First I used the apigee app console to make sure it was working as required. Apigee handles the oAuth and lets you specify params so testing your Apex REST service couldn’t be easier. Once I had verified that it worked, I needed some method to allow the survey software to invoke it. Problem is of course, if you remember that the survey software only supports JavaScript. JavaScript is still subject to that cross domain security policy BS. Normally you could use the script injection technique to make a callout to a different domain, but I need to set headers and such in the request, as well as making it a post request, so that wasn’t going to fly. On top of that I have would have no idea how to let JavaScript start using oAuth or get a valid session ID. So here is where things get a little murky.

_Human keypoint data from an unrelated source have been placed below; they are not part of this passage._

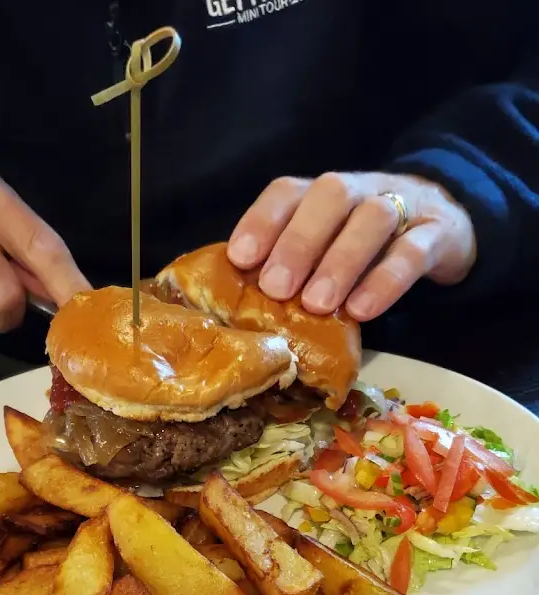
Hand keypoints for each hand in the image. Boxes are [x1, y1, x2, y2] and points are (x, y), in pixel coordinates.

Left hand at [228, 172, 475, 320]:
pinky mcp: (439, 234)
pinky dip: (386, 280)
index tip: (240, 258)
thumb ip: (293, 267)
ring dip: (340, 261)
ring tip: (317, 304)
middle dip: (298, 242)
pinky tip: (362, 310)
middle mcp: (362, 190)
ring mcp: (404, 207)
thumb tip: (245, 304)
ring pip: (373, 218)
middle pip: (331, 195)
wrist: (448, 228)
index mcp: (325, 194)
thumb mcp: (328, 250)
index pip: (290, 190)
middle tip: (276, 288)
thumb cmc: (369, 249)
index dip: (262, 220)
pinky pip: (414, 251)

How could I allow a javascript only application invoke my Apex REST service? Looks like I would again have to turn to my ColdFusion middleware box. I wrote another webservice which can invoke the desired Apex method from ColdFusion. You can call Apex REST services using a session ID instead of having to deal with oAuth so I went that route. I already have integration between Salesforce and ColdFusion through use of the awesome CFC library provided at RIA Forge (I actually helped contribute a bit to that). So I just wrote up what basically amounts to be a wrapper. You can invoke it from a simple get request and it will wrap the request with the required headers (authorization, content-length, content-type) and send it off to Salesforce. ColdFusion web services have the awesome feature of being able to be called via a URL, instead of having to use a WSDL or whatever. Come to think of it, they are almost a forerunner for REST, but I digress.

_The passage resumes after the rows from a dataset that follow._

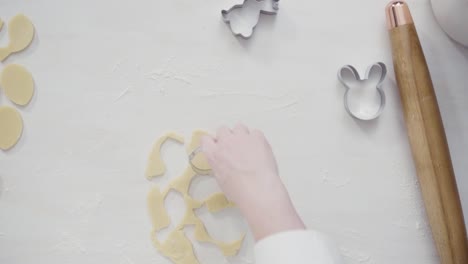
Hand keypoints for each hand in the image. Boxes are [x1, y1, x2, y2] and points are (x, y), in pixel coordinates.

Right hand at [201, 124, 304, 240]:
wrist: (258, 188)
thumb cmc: (239, 190)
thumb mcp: (221, 180)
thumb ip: (220, 165)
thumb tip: (225, 163)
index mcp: (213, 154)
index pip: (205, 139)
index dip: (212, 142)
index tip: (217, 145)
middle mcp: (225, 142)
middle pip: (222, 129)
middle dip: (227, 136)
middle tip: (234, 147)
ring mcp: (241, 137)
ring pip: (239, 127)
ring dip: (241, 134)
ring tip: (248, 147)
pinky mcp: (257, 137)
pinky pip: (255, 132)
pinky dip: (256, 139)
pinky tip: (259, 149)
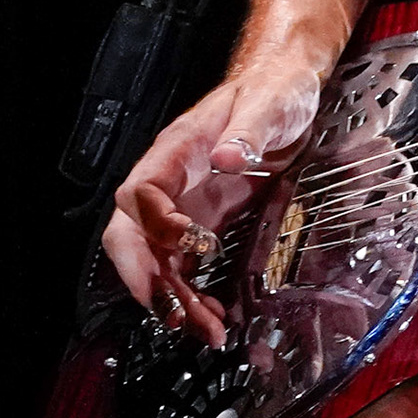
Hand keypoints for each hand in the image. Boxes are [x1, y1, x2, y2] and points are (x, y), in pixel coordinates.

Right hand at [101, 55, 322, 345]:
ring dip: (172, 298)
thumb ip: (249, 130)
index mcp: (177, 149)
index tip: (193, 244)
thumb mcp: (271, 103)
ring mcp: (184, 204)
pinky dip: (190, 294)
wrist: (286, 87)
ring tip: (202, 329)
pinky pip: (182, 265)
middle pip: (131, 236)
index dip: (157, 223)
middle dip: (147, 279)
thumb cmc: (273, 88)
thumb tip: (226, 157)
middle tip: (175, 313)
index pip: (143, 191)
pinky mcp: (203, 221)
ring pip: (156, 260)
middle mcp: (171, 181)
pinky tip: (208, 316)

So now I have a URL that when called (with some arguments/params) will invoke my Apex REST service that goes and gets the survey data and imports it. So now I still need to get the survey software to call this URL. Here I use the classic script injection technique to make my cross domain request (because the survey software and my ColdFusion box live on different domains) and it much to my surprise it all worked. If you are curious, the code to do that looks like this.


function loadJSON(url)
{
var headID = document.getElementsByTagName("head")[0];
var newScript = document.createElement('script');
newScript.type = 'text/javascript';
newScript.src = url;
headID.appendChild(newScript);
}
var survey = '12345';
var token = 'mkwcgvixvxskchn';
var contact = '003GASDFADFAFDAS';
newUrl = 'http://XXXXXXXXXXXXX/webservice.cfc?method=importData&survey='+survey+'&token&='+token+'&contact='+contact;
loadJSON(newUrl);

So in the end, this is the process I came up with.

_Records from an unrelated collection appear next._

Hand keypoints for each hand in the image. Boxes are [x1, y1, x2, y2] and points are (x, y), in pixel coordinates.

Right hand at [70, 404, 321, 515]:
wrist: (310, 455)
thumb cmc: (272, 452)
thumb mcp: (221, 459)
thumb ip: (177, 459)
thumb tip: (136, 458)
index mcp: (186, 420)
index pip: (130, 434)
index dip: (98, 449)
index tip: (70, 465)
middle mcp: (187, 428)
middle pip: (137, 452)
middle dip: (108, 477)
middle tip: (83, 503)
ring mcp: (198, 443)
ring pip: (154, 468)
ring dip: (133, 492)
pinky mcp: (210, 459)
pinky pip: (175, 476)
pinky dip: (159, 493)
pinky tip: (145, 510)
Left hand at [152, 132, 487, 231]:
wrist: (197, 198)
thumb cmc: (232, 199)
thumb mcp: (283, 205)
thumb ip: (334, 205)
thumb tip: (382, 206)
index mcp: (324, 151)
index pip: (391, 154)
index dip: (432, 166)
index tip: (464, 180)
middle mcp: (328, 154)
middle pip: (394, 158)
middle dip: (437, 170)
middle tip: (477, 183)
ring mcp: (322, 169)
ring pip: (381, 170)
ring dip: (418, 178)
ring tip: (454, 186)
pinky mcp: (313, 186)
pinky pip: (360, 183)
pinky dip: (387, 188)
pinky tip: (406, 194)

1) User takes online survey from 3rd party site (lets call it survey.com)
2) survey.com invokes javascript which calls the ColdFusion webservice (which includes survey id and person id in the request)
3) ColdFusion receives the request, and ‘wraps’ it with the needed authorization information to make a valid HTTP request.
4) Salesforce custom Apex REST class receives the request (with survey id and person id still included)
5) Salesforce sends request BACK to a different ColdFusion webservice, which requests the actual question/answer data.
6) ColdFusion receives request. Queries survey database and encodes database info as an array of JSON encoded objects.
7) JSON encoded data is returned to the calling Apex, where it is parsed into custom objects and committed to the database.

Seems kind of obtuse eh? Yet I can’t think of any way to make it leaner. I really would like to eliminate the 2nd and 3rd step and just have the survey software invoke the Apex REST directly somehow, or at least make the call totally cloud based. I suppose I could host a visualforce page that does the same thing, and have the JavaScript call that…

So anyway, here you can see an interesting case study of integrating a lot of different crap using some fairly new methods and techniques. I am totally open to suggestions on how to refine this. Right now there are just so many points of failure that it makes me nervous but again it seems to be about the best I can do. Thoughts and feedback welcome in the comments.